■ **Provided information**:

** BEGIN **

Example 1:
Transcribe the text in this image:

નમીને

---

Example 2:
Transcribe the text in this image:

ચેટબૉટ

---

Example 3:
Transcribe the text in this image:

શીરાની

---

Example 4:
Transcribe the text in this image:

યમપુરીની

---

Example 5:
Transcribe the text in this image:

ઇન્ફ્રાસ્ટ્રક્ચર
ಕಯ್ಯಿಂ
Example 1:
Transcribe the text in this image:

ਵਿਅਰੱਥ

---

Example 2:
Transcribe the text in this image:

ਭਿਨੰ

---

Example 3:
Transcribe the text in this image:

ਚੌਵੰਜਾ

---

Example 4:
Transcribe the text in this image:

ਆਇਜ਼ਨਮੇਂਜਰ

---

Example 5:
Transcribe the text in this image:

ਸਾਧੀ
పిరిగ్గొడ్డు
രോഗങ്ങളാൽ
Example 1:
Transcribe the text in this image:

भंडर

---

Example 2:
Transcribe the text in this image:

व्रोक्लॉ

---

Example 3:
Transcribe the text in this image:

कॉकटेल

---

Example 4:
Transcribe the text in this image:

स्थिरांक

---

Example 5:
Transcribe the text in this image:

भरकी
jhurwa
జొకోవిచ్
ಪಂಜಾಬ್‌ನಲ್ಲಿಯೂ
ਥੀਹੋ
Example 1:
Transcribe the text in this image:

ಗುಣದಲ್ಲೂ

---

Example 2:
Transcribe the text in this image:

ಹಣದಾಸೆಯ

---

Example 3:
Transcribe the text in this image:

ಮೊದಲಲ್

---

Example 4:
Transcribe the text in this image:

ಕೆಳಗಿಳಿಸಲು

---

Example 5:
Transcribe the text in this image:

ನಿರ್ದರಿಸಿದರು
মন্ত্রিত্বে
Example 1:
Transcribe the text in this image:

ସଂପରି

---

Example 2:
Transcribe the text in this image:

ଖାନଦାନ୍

** END **

■ **Exercise description**:
Switch "Transcribe" to "Write out" everywhere it occurs in the lines above, and reproduce all of the lines with nothing else altered.

■ **Result**:
Example 1:
Write out the text in this image:

નમીને

---

Example 2:
Write out the text in this image:

ચેટબૉટ

---

Example 3:
Write out the text in this image:

શીરાની

---

Example 4:
Write out the text in this image:

યમપુરીની

---

Example 5:
Write out the text in this image:

ઇન્ફ્રાસ્ટ્રક્ચર
ಕಯ್ಯಿಂ
Example 1:
Write out the text in this image:

ਵਿਅਰੱਥ

---

Example 2:
Write out the text in this image:

ਭਿਨੰ

---

Example 3:
Write out the text in this image:

ਚੌਵੰਜਾ

---

Example 4:
Write out the text in this image:

ਆਇਜ਼ਨਮੇਂਜਰ

---

Example 5:
Write out the text in this image:

ਸਾਧੀ
పిరిగ్గొడ్డు
രോഗങ്ങളാൽ
Example 1:
Write out the text in this image:

भंडर

---

Example 2:
Write out the text in this image:

व्रोक्लॉ

---

Example 3:
Write out the text in this image:

कॉकटेल

---

Example 4:
Write out the text in this image:

स्थिरांक

---

Example 5:
Write out the text in this image:

भरकी
jhurwa
జొకోవిచ్
ಪಂಜಾಬ್‌ನಲ್ಲಿಯೂ
ਥੀਹੋ
Example 1:
Write out the text in this image:

ಗುಣದಲ್ಲೂ

---

Example 2:
Write out the text in this image:

ಹಣದಾಸೆಯ

---

Example 3:
Write out the text in this image:

ಮೊದಲಲ್

---

Example 4:
Write out the text in this image:

ಕೆಳಗಿಳಿಸಲು

---

Example 5:
Write out the text in this image:

ನಿರ್ದರಿಸಿದರು
মন্ত্রিত্বে
Example 1:
Write out the text in this image:

ସଂପରି

---

Example 2:
Write out the text in this image:

ଖାନଦାନ୍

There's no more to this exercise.